In 1809, she denounced a plot to poison viceroy Lizana, accusing a judge of the high court, Don Guillermo Aguirre y Viana. The documentation is confusing, but the accusation was credible enough that Aguirre was ordered to briefly leave Mexico City. The incident triggered an investigation of La Güera in March 1810 by inquisidor decano Bernardo de Prado y Obejero.

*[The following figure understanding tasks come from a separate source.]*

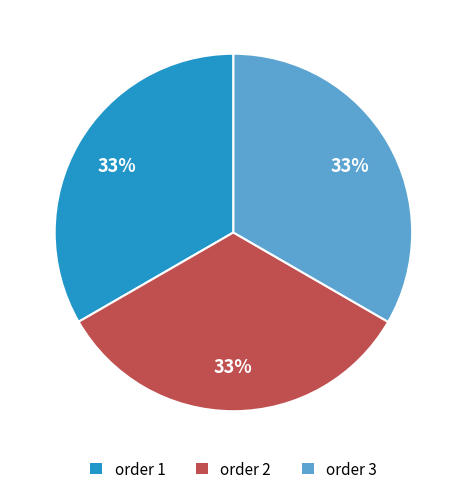

What is the ratio of the value at order 1 to the value at order 3?

1.0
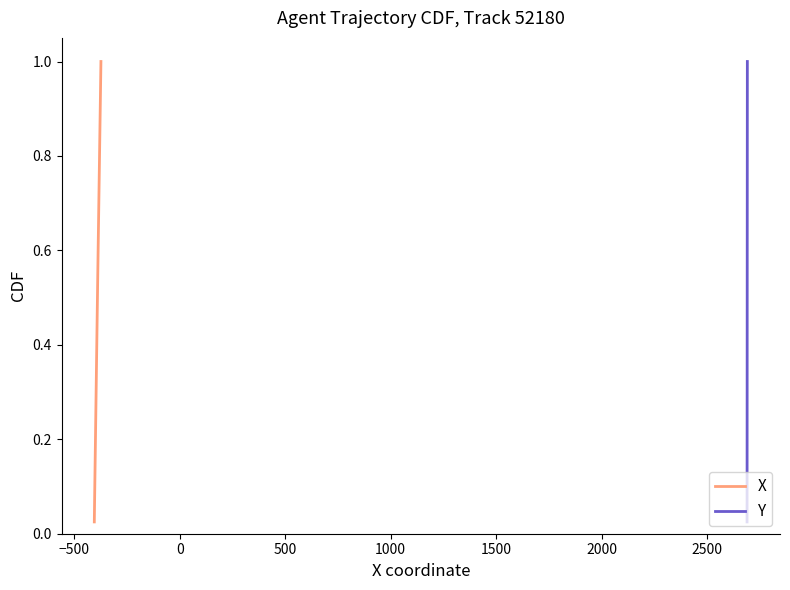

What is the value of the Y point at the 28th from the left?

0.7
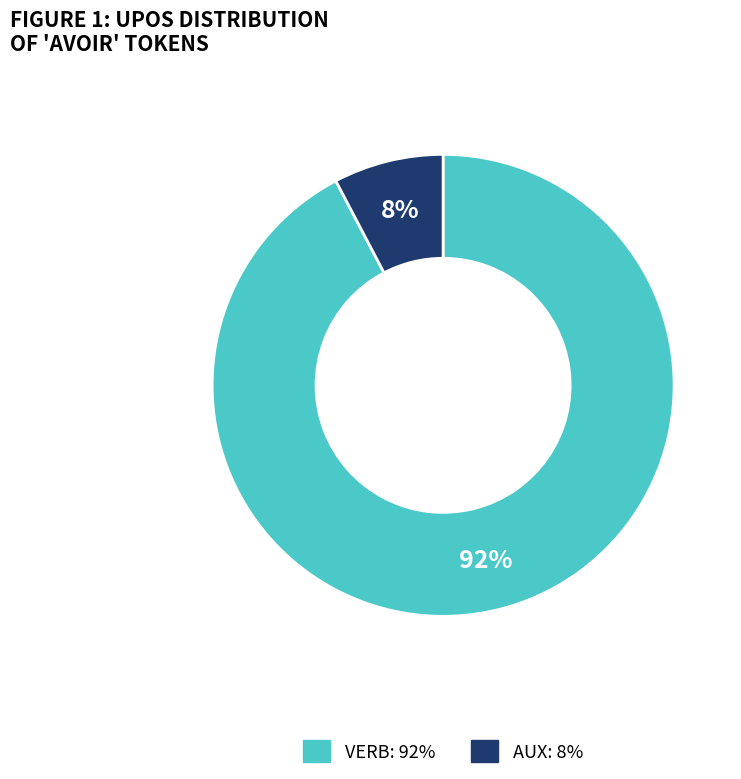

Which slice is the largest?

VERB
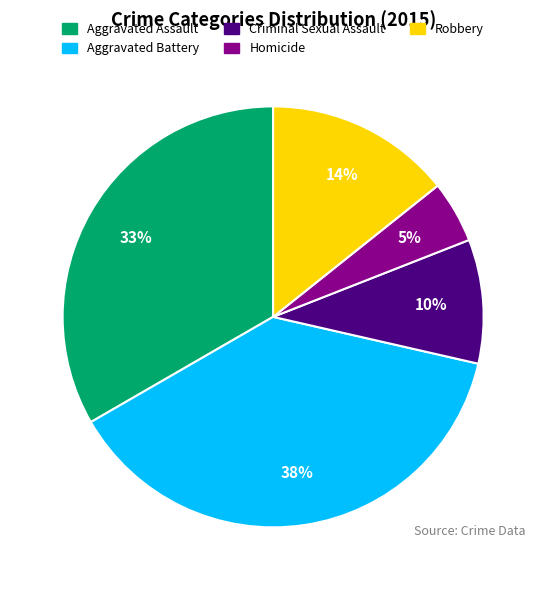

Which has a higher value, Aggravated Battery or Homicide?

Aggravated Battery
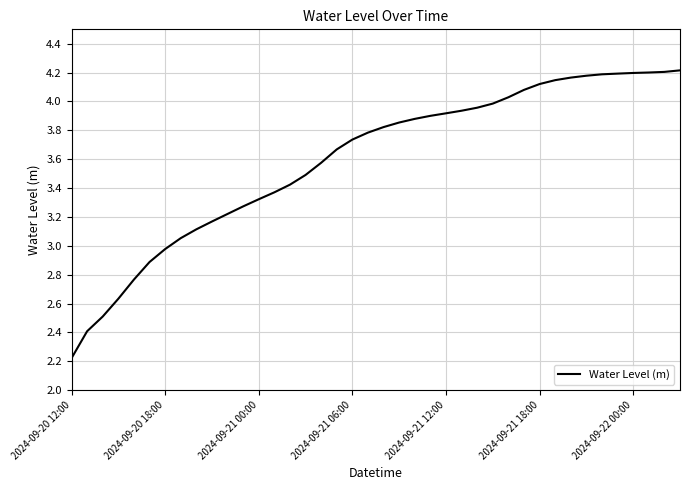

What is the smallest value displayed?

2.2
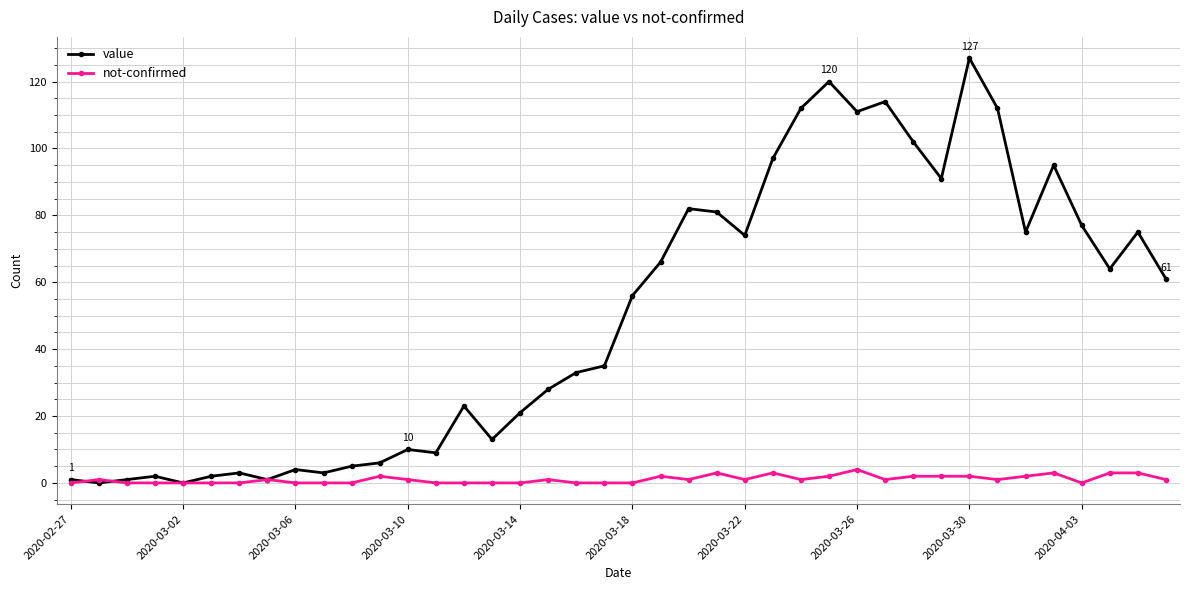

What is the difference between the maximum and minimum values in the not-confirmed series?

4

Prado concluded that despite La Güerra's protestations that her denunciation was truthful that it was in retaliation for the ousting of viceroy Iturrigaray. In consequence, she was ordered to leave Mexico City for Querétaro, where she owned two houses. She was never charged or tried. Her actions showed that she was pro-criollo and paid a price for it. However, she successfully petitioned the viceroy directly in her own handwriting to return to the capital from Querétaro due to her ill health, as she was nursing her chronically ill daughter Maria Guadelupe at the time and was suffering from serious coughing, fainting, and fever. While in Querétaro in March and April 1810, she was part of the pro-criollo elite resident there. She might have known Miguel Hidalgo y Costilla, since her son's entailed estates included property near Father Hidalgo's parish of Dolores. When Hidalgo issued his Grito de Dolores that sparked the first major uprising in September 1810, she might have balanced her pro-criollo outlook with that of a wealthy property owner whose estates were endangered by insurgents. "There is no proof that La Güera played a decisive role in the first phase of the independence struggle in 1810 and 11." However, there is evidence that she gave money to insurgents, perhaps as protection against damage to her estates by insurgents. It is known that her estates were occupied by insurgents and that she received visits from officers of the insurgency.

She established a long-standing friendship with the royal army officer Agustín de Iturbide, the future emperor of Mexico, after he reversed his loyalties and forged an alliance with the insurgents. After Iturbide's triumph in bringing about independence at the head of the Army of the Three Guarantees, Iturbide, Spanish Field Marshal Francisco Novella and the incoming viceroy Juan O'Donojú met at her landed estate, Hacienda de la Patera, to negotiate the final terms of independence. Iturbide's cousin Domingo Malo was managing La Güera's property there. There were rumors that La Güera and Iturbide had an illicit relationship, and they did live across the street from each other in Mexico City, but a written account by Vicente Rocafuerte, one of Iturbide's detractors, claimed in print that he was having an affair with a beautiful aristocratic blond woman "full of charm and talent, bewitching, and endowed with a great genius for intrigue and mischief." Rocafuerte alleges that the origin of his Plan of Iguala, uniting disgruntled royalists and rebels in the fight for independence, was strongly influenced by La Güera.

== Evolving legend ==
A key element in creating and disseminating the legend of La Güera as an important figure of Mexican independence, one of the few women to have done so, was the publication in 1949 of the novel La Güera Rodríguez. It subsequently underwent revisions and further editions. According to La Güera's biographer, historian Silvia Marina Arrom, most readers considered the text as being "true tales about an interesting historical figure." His novel is loosely based on the relatively scant facts of her biography found in the archives and published sources. But in shaping her narrative for his purpose of presenting an entertaining and accessible view of the independence period for Mexicans, Valle Arizpe added elements that are pure fiction. Arrom's scholarly biography of La Güera has sought to untangle fact from fiction and place her legend and biography within the larger context of Mexican history.